C’è tanto territorio dentro le creazioni di Giuseppe Di Dodo, c’è tanta Napoli e molto del suo simbolismo sospeso fra sacro, arcano, naturalistico e profano. Frutto anche di una fascinazione forte che egli vive e coltiva per quel gigantesco patrimonio di cultura e apertura mentale di cui è portatrice la maggioranza dei napoletani e che si esprime, agli occhi di Giuseppe, attraverso uno “scambio umano quotidiano” di straordinario stimolo per la sua personale interpretazione in chiave artistico-artigianale della napoletanità.
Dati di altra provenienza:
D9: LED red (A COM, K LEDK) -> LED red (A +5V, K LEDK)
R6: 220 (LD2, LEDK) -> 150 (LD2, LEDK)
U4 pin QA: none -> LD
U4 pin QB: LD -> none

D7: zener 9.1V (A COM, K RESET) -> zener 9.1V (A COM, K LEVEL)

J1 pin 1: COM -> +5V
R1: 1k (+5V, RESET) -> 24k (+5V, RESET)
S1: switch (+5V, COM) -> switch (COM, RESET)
Questo scambio ferocemente umano, bello, con la strada, le persone: il negozio io l’ho sempre considerato da un altro punto di vista, è un luogo che mi arricchisce, che mi pone in contatto con la “verità”, con la strada, ed ogni incontro è per me un arricchimento ed una suggestione”
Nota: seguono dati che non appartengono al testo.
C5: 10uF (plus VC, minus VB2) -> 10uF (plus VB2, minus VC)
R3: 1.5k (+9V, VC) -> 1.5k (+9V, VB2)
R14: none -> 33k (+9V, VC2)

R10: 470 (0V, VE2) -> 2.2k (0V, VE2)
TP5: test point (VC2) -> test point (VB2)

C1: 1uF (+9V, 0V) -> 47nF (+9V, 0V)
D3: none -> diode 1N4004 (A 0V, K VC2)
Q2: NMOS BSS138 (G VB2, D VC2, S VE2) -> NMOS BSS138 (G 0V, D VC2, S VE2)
Il punto vendita in Via Calata San Marco, gestito insieme alla moglie Alessandra che ha contribuito in maniera significativa a dare nel tempo forma organizzata alla parte commerciale dell’attività artigianale, rappresenta per Giuseppe un luogo “di scambio”, un osservatorio sulla “verità della strada”; non dunque solo vetrina delle sue creazioni, ma spazio di contatto con la gente, luogo di transizione dove l’idea in forma di manufatto artistico dell’artigiano, incontra il desiderio e la ricerca del bello dell’ acquirente o la semplice curiosità del passante:
“spesso le persone entrano in negozio non tanto con l’intenzione di volersi “comprare” un oggetto in particolare, ma con la sensazione di star entrando in un mondo dal quale poi vogliono uscire portandosene via un pezzo. Ed io credo che questo accada perché in ogni oggetto che realizzo c’è coerenza, c’è un po’ di amore, c’è cura, attenzione, c’è identità, c’è una storia e dunque originalità”
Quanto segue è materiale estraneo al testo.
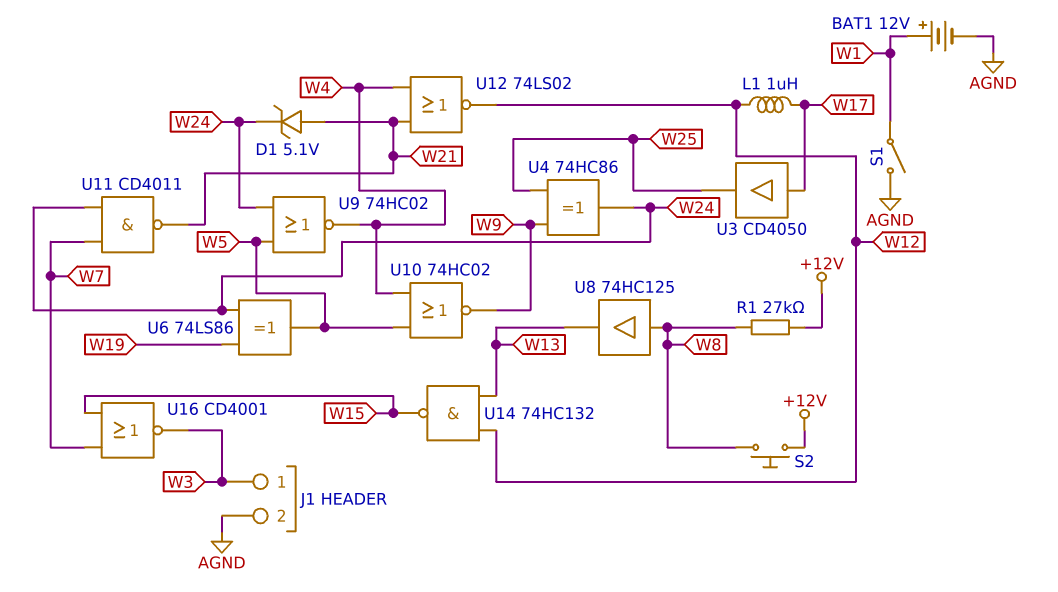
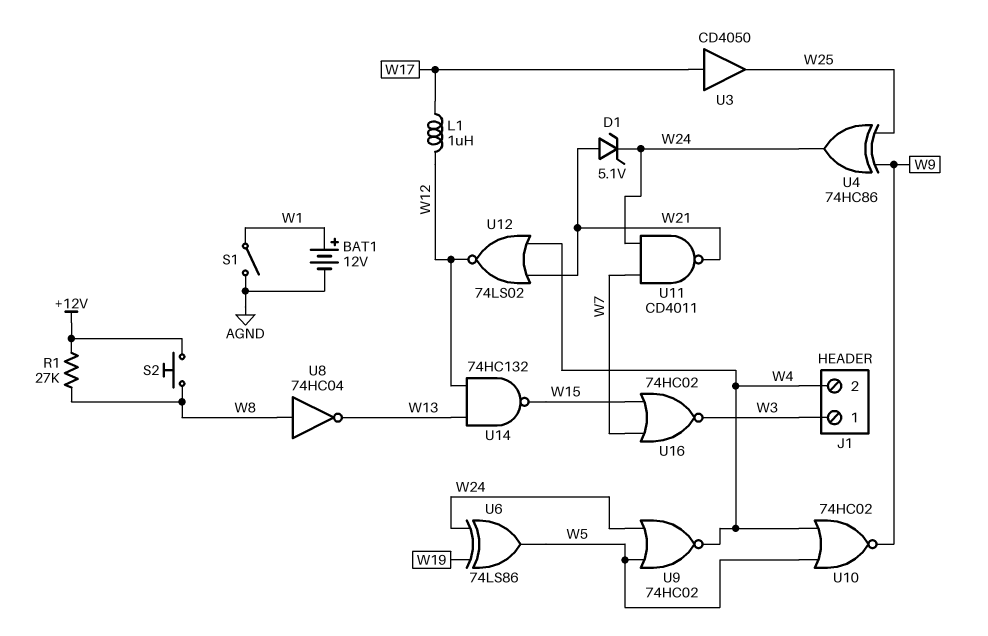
J1 pin 2: AGND -> W4
U8: buffer 74HC125 (in W8, out W13) -> NOT 74HC04 (in W8, out W13)
U16: NOR CD4001 (in W7, in W15, out W3) -> NOR 74HC02 (in W7, in W15, out W3)

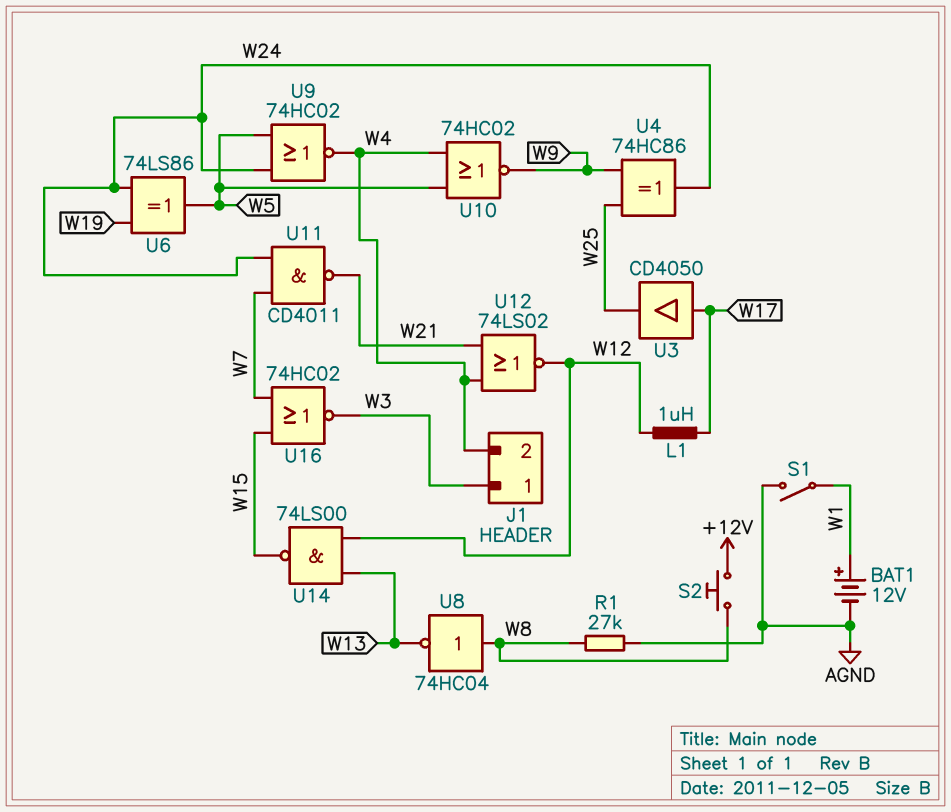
D1: zener 5.1V (A W21, K W24) -> none
R1: 27k (+12V, W8) -> 27k (AGND, W8)
U14: NAND 74HC132 (in W12, in W13, out W15) -> NAND 74LS00 (in W12, in W13, out W15)

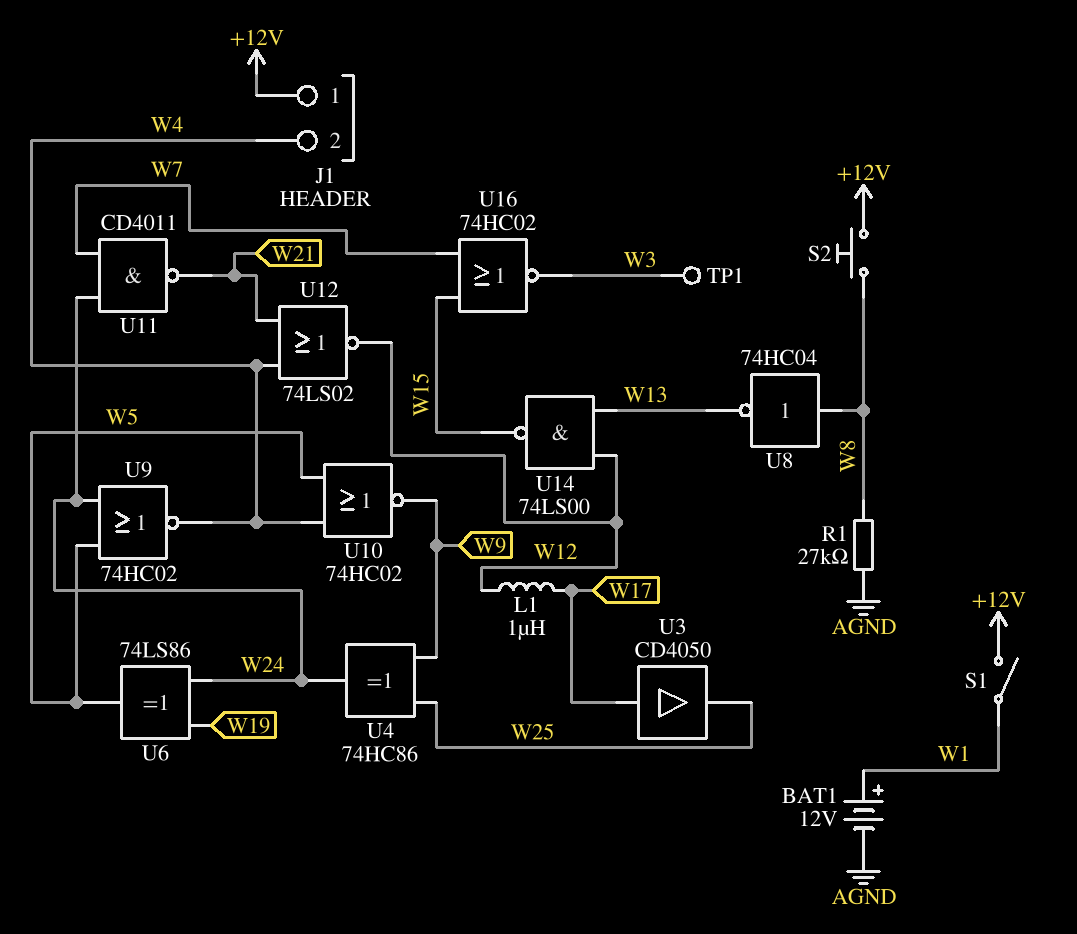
J1 pin 1: W3 -> +12V
S1: switch (AGND, W1) -> switch (+12V, W1)
TP1: none -> test point (W3)

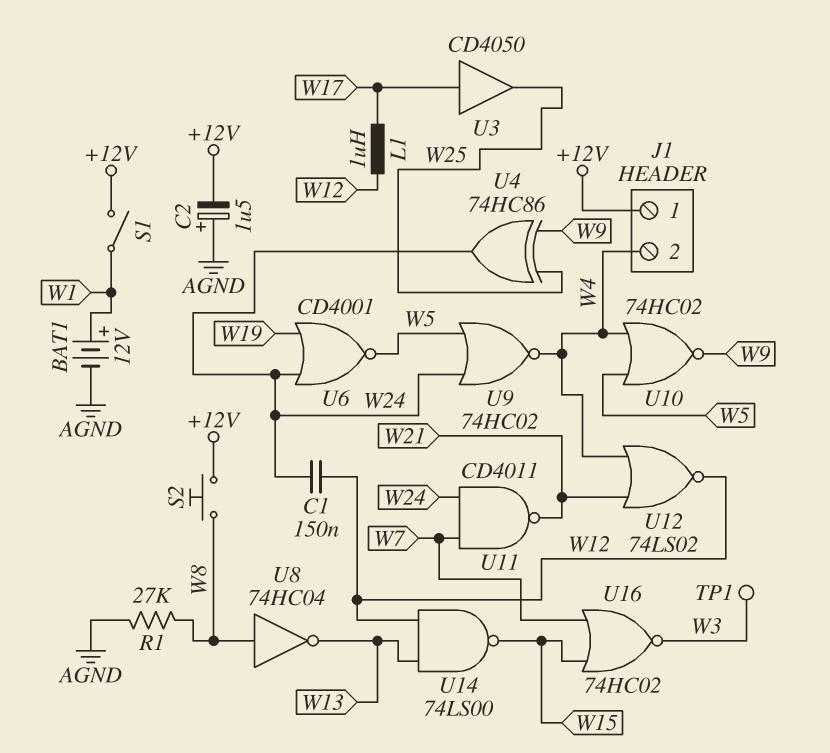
C1: none -> 150nF (W12, W24)
C2: none -> 1.5uF (plus AGND, minus +12V)
U6: XOR 74LS86 (in W19, in W24, out W5) -> NOR CD4001 (in W19, in W24, out W5)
“La vita è progetto. E’ Cambiamento”.
In questa frase sembra sintetizzarsi, ancor più che un modus operandi, la vera e propria “filosofia artigiana” di Giuseppe Di Dodo: le sue idee sembrano strade che si arricchiscono e mutano grazie agli incontri, voluti o fortuiti, con la più varia umanità incrociata durante il percorso di ideazione. La fase di creazione è una sosta, un tempo dedicato a dare forma tangibile alle idee attraverso la riformulazione di tecniche e saperi antichi scandagliati fino alla loro essenza più pura; il prodotto finito è un “simbolo in condivisione”, oggetto culturale che attraverso la bellezza della forma connette artigiano e acquirente in un ideale abbraccio vissuto sotto l’ombra protettrice della millenaria Partenope.